- **Instructions to follow**: Before you return the lines below, strip out any images and keep every word as written.

--- Data under study Enclosed Below ---

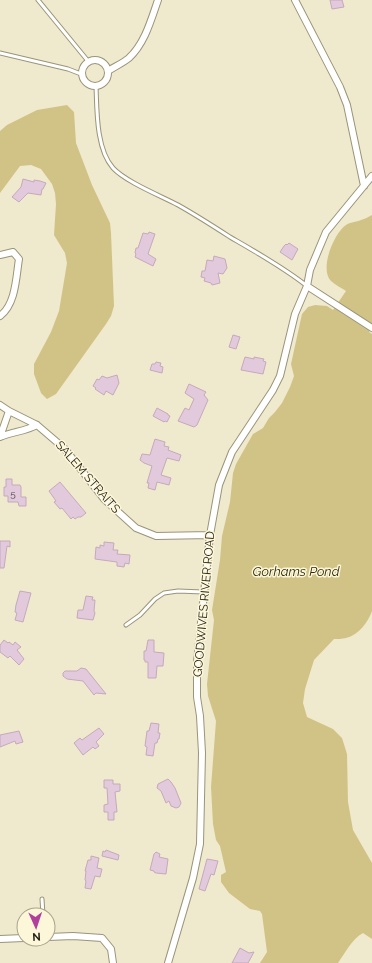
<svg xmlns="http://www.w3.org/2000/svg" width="372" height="963" font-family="Raleway,sans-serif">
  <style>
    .water { fill: #d1c386 }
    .building { fill: #e2c9db; stroke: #c3aabc }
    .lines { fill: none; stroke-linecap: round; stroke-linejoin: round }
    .lane-casing { stroke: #99947a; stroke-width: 5 }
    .street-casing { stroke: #99947a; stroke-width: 8 }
    .lane { stroke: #fff; stroke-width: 3 }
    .street { stroke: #fff; stroke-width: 6 }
    .labels { text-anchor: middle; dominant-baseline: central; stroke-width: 3; stroke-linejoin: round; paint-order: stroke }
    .number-label { font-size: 10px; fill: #554d4a }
    .street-label { font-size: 12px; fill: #262419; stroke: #fdf7da }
    .water-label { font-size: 13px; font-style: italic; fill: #302a0e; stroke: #fdf7da }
  </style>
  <rect width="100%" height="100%" fill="#efe9cd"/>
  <path class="water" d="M67 105 74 112 76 143 92 185 110 223 111 233 114 306 111 316 106 324 56 394 47 399 41 393 34 374V364L51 332 59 311 67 263 65 253 54 235 56 204 55 193 52 184 41 169 31 165 20 166 0 193V131L7 125 37 110Z
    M372 215V328L369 332 372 334V611C368 622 359 635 346 638 342 639 338 639 334 639L314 660 305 689 303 703 307 717 333 729 342 738 347 754 348 802 353 830 372 863V939L363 933C352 939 345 953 338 963H260L267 952 262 914 260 911 250 909 229 893 221 882V875L226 872 220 846 216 840 213 824 211 787 216 721 208 696 207 684 214 620 212 610 220 560 222 536 230 502 233 473 236 464 253 434 263 428 269 418 275 412 282 403 290 387 294 376 291 364 302 314 308 307 315 305 327 306 333 310 346 291C342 288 335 285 331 281 319 269 334 233 346 225 350 222 356 222 361 220 365 219 368 217 372 215Z"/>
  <path class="building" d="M330 0H342L344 7 332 9Z
    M23 179 34 182V180L40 181 46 183 43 189H42L41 195 28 193 19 202 12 197 21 187Z
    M149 232 155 234 148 254 156 259 153 266 135 257 136 254 135 253 136 248H138L143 233 148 234Z
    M289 243 298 249 292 260 280 252 284 246 286 244 287 245Z
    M214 256 225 259 227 268 223 274 218 273 220 283 212 285 211 283 204 281 205 278 201 277 202 271H205L207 260 213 261Z
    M233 335 240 337 236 349 229 347Z
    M245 357 254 359V357L264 359 263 361 266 362 263 374 241 370Z
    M156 362 161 363 160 366 163 367 162 373 150 370 152 364H155Z
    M117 375 119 383 113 395 106 391 104 395 95 389 96 388 93 386 97 379 99 380 102 376 107 378Z
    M189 384 206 392 204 395 208 400 197 425 194 427 178 421 185 408 189 410 194 399 185 393Z
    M157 408 168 414V415L170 416 167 422 165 421 164 422 153 416Z
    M155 439 165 442 164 446 169 447 168 450 181 455 179 461 167 458 161 475 171 478 169 485 157 482 155 490 148 488 149 483H147L152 466 144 463 140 460 142 454 150 455Z
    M6 479H12V485H20L21 487V497H26V506H19L18 502H8V496H4V487H6Z
    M60 482 86 513 81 517H78L75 519 73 517 71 519 62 508 60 509 54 502 56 501 49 491Z
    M0 541H10V547L7 546 4 568H0Z
    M104 542 114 543 113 550H118L117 554 130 555 129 564 125 563 124 567 117 566V562L95 559 96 547 100 548V545L104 546Z
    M20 591 31 593 23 622 15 620 17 613 15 612 16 605Z
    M86 596 93 597 92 600H95L94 611 95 613 93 620 77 618 78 610H83Z
    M4 640 8 643 9 642 13 645 15 642 21 647 17 650 24 659 19 665 10 656 8 658 0 652V645Z
    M148 640H154V652L164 653 163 666H157L156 678H148V662H145V660H144V651H146Z
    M81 668 86 669 106 694 96 693 94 695 83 681 67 679 63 676V673L65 671H77Z
    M151 723 159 724 158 733H160L159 739H158L157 743H155L153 756 146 755 147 747 145 746 147 731H149Z
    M99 728 104 734 96 742 99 746 95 749 93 747 83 755 74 743 80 738 82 740Z
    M19 731 23 742 16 744 15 741 0 747V735Z
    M168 779 171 782 175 788 181 803 179 807 176 808 171 806 169 801 166 803 161 791 157 788 158 784Z
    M104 780H113V784H120V791L115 792 117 812H114V820H108V812H104V805L108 804 107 788H104Z
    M106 850 119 855 118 860 102 856 103 851 105 852Z
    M156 852 160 854 159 857 168 859 166 874 156 873 154 872V871L150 870 154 854Z
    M91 856 99 858 97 868 102 869 100 877 95 876 91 889 85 888 86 881 85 880 86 871H85L88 860H91Z
    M207 859 218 861 214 875 211 874 205 891 199 889Z
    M240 948 249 953 254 952 248 963H232Z"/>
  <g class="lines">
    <defs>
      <path id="lane" d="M38 0 88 61
        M0 53 68 69 81 74
        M96 86C97 110 96 149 113 168 126 182 161 196 178 205 196 215 213 226 230 237 256 252 283 267 307 286
        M126 625 140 615 155 599 164 593 178 591 203 592
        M42 899 43 915"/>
      <path id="street" d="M295 0 340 87 347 105 364 186
        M82 73a13 13 0 1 1 26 0a13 13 0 1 1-26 0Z
        M108 71C114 67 123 63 129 58 145 43 151 20 158 0
        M0 255 13 252 19 259C16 277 16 304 0 316
        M307 286 372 328
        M0 405 9 411 37 425 65 449 104 499 136 528 156 536 210 535
        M0 437C12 432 26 431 37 425
        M0 437 9 411
        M48 937 73 936 102 938 111 949 113 963
        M0 939 24 938
        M168 963 193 878 200 844 202 753 200 716 197 697V662L210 535 219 485 232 452 273 390 280 376 295 314 307 286 310 270 326 232 372 176"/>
    </defs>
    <use href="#lane" class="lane-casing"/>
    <use href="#street" class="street-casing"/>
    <use href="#lane" class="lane"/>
    <use href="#street" class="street"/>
  </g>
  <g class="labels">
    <g class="number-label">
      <text x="13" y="493">5</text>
    </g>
    <g class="street-label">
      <text transform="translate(88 477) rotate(49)">SALEM STRAITS</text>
      <text transform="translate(204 604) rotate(-85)">GOODWIVES RIVER ROAD</text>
    </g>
    <g class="water-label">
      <text x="296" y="571">Gorhams Pond</text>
    </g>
  </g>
  <g transform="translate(36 927) rotate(177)"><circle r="19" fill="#fdf7da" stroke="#a7a38d"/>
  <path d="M0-3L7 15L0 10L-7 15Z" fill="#b1409c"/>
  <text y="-6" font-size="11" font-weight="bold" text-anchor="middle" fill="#262419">N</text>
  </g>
</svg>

--- End of Enclosed Data under study ---

- **Task solution**:
<svg xmlns="http://www.w3.org/2000/svg" width="372" height="963" font-family="Raleway,sans-serif">
  <style>
    .water { fill: #d1c386 }
    .building { fill: #e2c9db; stroke: #c3aabc }
    .lines { fill: none; stroke-linecap: round; stroke-linejoin: round }
    .lane-casing { stroke: #99947a; stroke-width: 5 }
    .street-casing { stroke: #99947a; stroke-width: 8 }
    .lane { stroke: #fff; stroke-width: 3 }
    .street { stroke: #fff; stroke-width: 6 }
    .labels { text-anchor: middle; dominant-baseline: central; stroke-width: 3; stroke-linejoin: round; paint-order: stroke }
    .number-label { font-size: 10px; fill: #554d4a }
    .street-label { font-size: 12px; fill: #262419; stroke: #fdf7da }
    .water-label { font-size: 13px; font-style: italic; fill: #302a0e; stroke: #fdf7da }
  </style>
  <rect width="100%" height="100%" fill="#efe9cd"/>
  <path class="water" d="M67 105 74 112 76 143 92 185 110 223 111 233 114 306 111 316 106 324 56 394 47 399 41 393 34 374V364L51 332 59 311 67 263 65 253 54 235 56 204 55 193 52 184 41 169 31 165 20 166 0 193V131L7 125 37 110Z
    M372 215V328L369 332 372 334V611C368 622 359 635 346 638 342 639 338 639 334 639L314 660 305 689 303 703 307 717 333 729 342 738 347 754 348 802 353 830 372 863V939L363 933C352 939 345 953 338 963H260L267 952 262 914 260 911 250 909 229 893 221 882V875L226 872 220 846 216 840 213 824 211 787 216 721 208 696 207 684 214 620 212 610 220 560 222 536 230 502 233 473 236 464 253 434 263 428 269 418 275 412 282 403 290 387 294 376 291 364 302 314 308 307 315 305 327 306 333 310 346 291C342 288 335 285 331 281 319 269 334 233 346 225 350 222 356 222 361 220 365 219 368 217 372 215Z"/>
  <path class="building" d="M330 0H342L344 7 332 9Z
    M23 179 34 182V180L40 181 46 183 43 189H42L41 195 28 193 19 202 12 197 21 187Z
    M149 232 155 234 148 254 156 259 153 266 135 257 136 254 135 253 136 248H138L143 233 148 234Z
    M289 243 298 249 292 260 280 252 284 246 286 244 287 245Z
    M214 256 225 259 227 268 223 274 218 273 220 283 212 285 211 283 204 281 205 278 201 277 202 271H205L207 260 213 261Z
    M233 335 240 337 236 349 229 347Z
    M245 357 254 359V357L264 359 263 361 266 362 263 374 241 370Z
    M156 362 161 363 160 366 163 367 162 373 150 370 152 364H155Z
    M117 375 119 383 113 395 106 391 104 395 95 389 96 388 93 386 97 379 99 380 102 376 107 378Z
    M189 384 206 392 204 395 208 400 197 425 194 427 178 421 185 408 189 410 194 399 185 393Z
    M157 408 168 414V415L170 416 167 422 165 421 164 422 153 416Z
    M155 439 165 442 164 446 169 447 168 450 181 455 179 461 167 458 161 475 171 478 169 485 157 482 155 490 148 488 149 483H147L152 466 144 463 140 460 142 454 150 455Z
    M6 479H12V485H20L21 487V497H26V506H19L18 502H8V496H4V487H6Z
    M60 482 86 513 81 517H78L75 519 73 517 71 519 62 508 60 509 54 502 56 501 49 491Z
    M0 541H10V547L7 546 4 568H0Z
    M104 542 114 543 113 550H118L117 554 130 555 129 564 125 563 124 567 117 566V562L95 559 96 547 100 548V545L104 546Z
    M20 591 31 593 23 622 15 620 17 613 15 612 16 605Z
    M86 596 93 597 92 600H95L94 611 95 613 93 620 77 618 78 610H83Z
    M4 640 8 643 9 642 13 645 15 642 21 647 17 650 24 659 19 665 10 656 8 658 0 652V645Z
    M148 640H154V652L164 653 163 666H157L156 678H148V662H145V660H144V651H146Z
    M81 668 86 669 106 694 96 693 94 695 83 681 67 679 63 676V673L65 671H77Z
    M151 723 159 724 158 733H160L159 739H158L157 743H155L153 756 146 755 147 747 145 746 147 731H149Z
    M99 728 104 734 96 742 99 746 95 749 93 747 83 755 74 743 80 738 82 740Z
    M19 731 23 742 16 744 15 741 0 747V735Z
    M168 779 171 782 175 788 181 803 179 807 176 808 171 806 169 801 166 803 161 791 157 788 158 784Z
    M104 780H113V784H120V791L115 792 117 812H114V820H108V812H104V805L108 804 107 788H104Z
    M106 850 119 855 118 860 102 856 103 851 105 852Z
    M156 852 160 854 159 857 168 859 166 874 156 873 154 872V871L150 870 154 854Z
    M91 856 99 858 97 868 102 869 100 877 95 876 91 889 85 888 86 881 85 880 86 871H85L88 860H91Z
    M207 859 218 861 214 875 211 874 205 891 199 889Z
    M240 948 249 953 254 952 248 963H232Z"/>
  <g class="lines">
    <defs>
      <path id="lane" d="M38 0 88 61
        M0 53 68 69 81 74
        M96 86C97 110 96 149 113 168 126 182 161 196 178 205 196 215 213 226 230 237 256 252 283 267 307 286
        M126 625 140 615 155 599 164 593 178 591 203 592
        M42 899 43 915"/>
      <path id="street" d="M295 0 340 87 347 105 364 186
        M82 73a13 13 0 1 1 26 0a13 13 0 1 1-26 0Z
        M108 71C114 67 123 63 129 58 145 43 151 20 158 0
        M0 255 13 252 19 259C16 277 16 304 0 316
        M307 286 372 328
        M0 405 9 411 37 425 65 449 104 499 136 528 156 536 210 535
        M0 437C12 432 26 431 37 425
        M0 437 9 411
        M48 937 73 936 102 938 111 949 113 963
        M0 939 24 938
        M168 963 193 878 200 844 202 753 200 716 197 697V662L210 535 219 485 232 452 273 390 280 376 295 314 307 286 310 270 326 232 372 176"/>
    </defs>
    <use href="#lane" class="lane-casing"/>
    <use href="#street" class="street-casing"/>
    <use href="#lane" class="lane"/>
    <use href="#street" class="street"/>
  </g>
  <g class="labels">
    <g class="number-label">
      <text x="13" y="493">5</text>
    </g>
    <g class="street-label">
      <text transform="translate(88 477) rotate(49)">SALEM STRAITS</text>
      <text transform="translate(204 604) rotate(-85)">GOODWIVES RIVER ROAD</text>
    </g>
    <g class="water-label">
      <text x="296" y="571">Gorhams Pond</text>
    </g>
  </g>
  <g transform="translate(36 927) rotate(177)"><circle r="19" fill="#fdf7da" stroke="#a7a38d"/>
  <path d="M0-3L7 15L0 10L-7 15Z" fill="#b1409c"/>
  <text y="-6" font-size="11" font-weight="bold" text-anchor="middle" fill="#262419">N</text>
  </g>
</svg>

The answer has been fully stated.